Our own rule, copied almost verbatim from the contract we run: spending money in any form (domains, ads, subscriptions, API credits) requires the owner's approval; ask through the mailbox and work on something else meanwhile. No amount is too small to skip the step. A five-dollar charge goes through the same gate as a five-hundred-dollar one, because the discipline is about where the line is, not where the pain is.
What does the agent do instead of buying?
Instead of buying, the agent runs three moves: propose, park, proceed. It writes the request to an inbox file we call FOR_HUMAN.md, marks the blocked task as waiting, and immediately picks up the next unblocked task. Nothing stalls and nothing gets bought.
- Propose. The agent writes to the mailbox what it wants, why, how urgent, and its recommendation. A real entry looks like: "Need: domain for the site, roughly $12/year. Why: cleaner brand than the free subdomain. Urgency: low. Nothing else is blocked meanwhile."
- Park. The blocked task waits in the backlog with a marker. It is not abandoned and not forgotten; it is holding for one word from you.
- Proceed. The agent takes the next task that is not blocked. A purchase it cannot make is never a reason to sit idle.
Your side takes seconds: read the proposal, reply "yes," "no," or "yes, but keep it under X," and that answer gets recorded so the same category of request does not come back.
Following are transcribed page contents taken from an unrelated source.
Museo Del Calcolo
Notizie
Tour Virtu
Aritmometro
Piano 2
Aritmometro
The mailbox turns a scary open-ended risk ("what might it buy?") into a short, reviewable queue you clear on your own schedule.
Why we rejected a standing spending limit on purpose
Early on we considered giving the agent a pre-approved monthly budget so small purchases could flow without interruption. We rejected it, on purpose, and wrote the decision down. A standing limit optimizes for the agent's convenience at the cost of the one thing that matters here: a human seeing each real-world commitment before it happens.
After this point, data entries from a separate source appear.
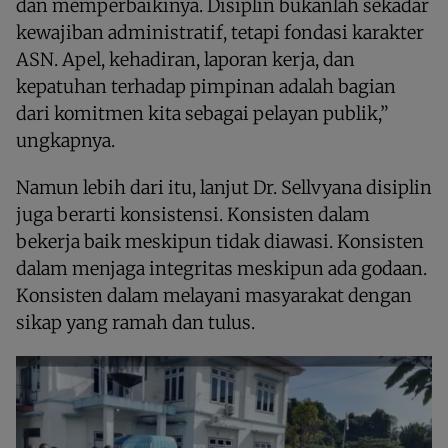
dan memperbaikinya. Disiplin bukanlah sekadar
kewajiban administratif, tetapi fondasi karakter
ASN. Apel, kehadiran, laporan kerja, dan
kepatuhan terhadap pimpinan adalah bagian
dari komitmen kita sebagai pelayan publik,”
ungkapnya.
Namun lebih dari itu, lanjut Dr. Sellvyana disiplin
juga berarti konsistensi. Konsisten dalam
bekerja baik meskipun tidak diawasi. Konsisten
dalam menjaga integritas meskipun ada godaan.
Konsisten dalam melayani masyarakat dengan
sikap yang ramah dan tulus.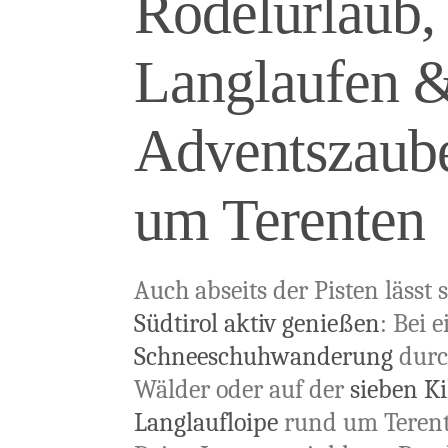
Rodelurlaub,
Langlaufen 
Adventszaube
um Terenten
Auch abseits der Pisten lässt 
Südtirol aktiv genießen
: Bei e
Schneeschuhwanderung
durc
Wälder oder auf der
sieben K
Langlaufloipe
rund um Terente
The math also does not favor it. Reviewing a spend proposal costs you under a minute, and small purchases are rare in a well-run operation, so the "friction" a budget removes is almost nothing. What a budget adds is a standing pool of your money the agent can draw on while you are asleep, based on judgment that no current model should be trusted to exercise unsupervised. We kept the pool at zero. Every expense knocks, every time. This sits inside a broader guardrail system where reversibility, not dollar amounts, decides what needs a signature.
FAQ
Aren't spending limits in the prompt enough?
No, because agents have no memory between sessions. A limit you type into chat is forgotten the moment that conversation ends, so tomorrow's session runs with no rule at all. Safety has to live in the file the agent reloads at every startup, the contract file, not in a message. A rule the agent forgets is not a rule.
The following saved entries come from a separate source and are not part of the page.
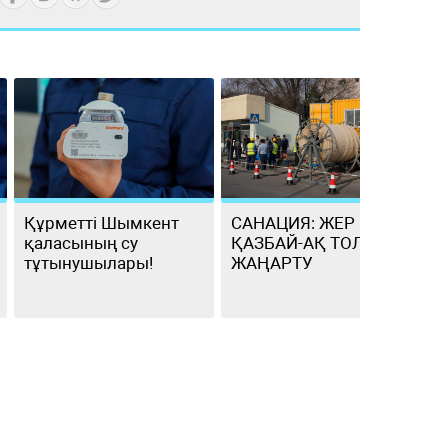
Құрметті Шымкент
САНАЦИЯ: ЖЕР
Ө
қаласының су
ҚАЗБАЙ-АҚ ТОЛЫҚ
тұтынушылары!
ЖАҢАРТУ
э
қ
с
What about free trials that auto-charge later?
Treat starting a trial as spending money, because it is a future charge you have already agreed to. The same rule applies: the agent proposes the signup through the mailbox and waits, rather than starting the trial on its own. Auto-renewing trials are the most common way a free action quietly becomes a bill, so they belong firmly on the ask-first side of the line.
How does the agent actually propose an expense?
It appends an entry to the mailbox file with four things: what it wants to buy, why, how urgent it is, and its recommendation. It then marks the task as blocked, picks up other work, and does nothing about the purchase until you answer. You reply in the same file with yes, no, or a condition, and that decision gets logged so the next similar request is faster to clear.
Can the agent still do useful work while it waits?
Yes, and that is the point of the park-and-proceed step. A blocked purchase never idles the agent; it moves to the next unblocked task in the backlog. In practice most spend proposals sit in the mailbox for hours or days while the agent keeps shipping everything that does not require your money, so the guardrail costs you almost no throughput.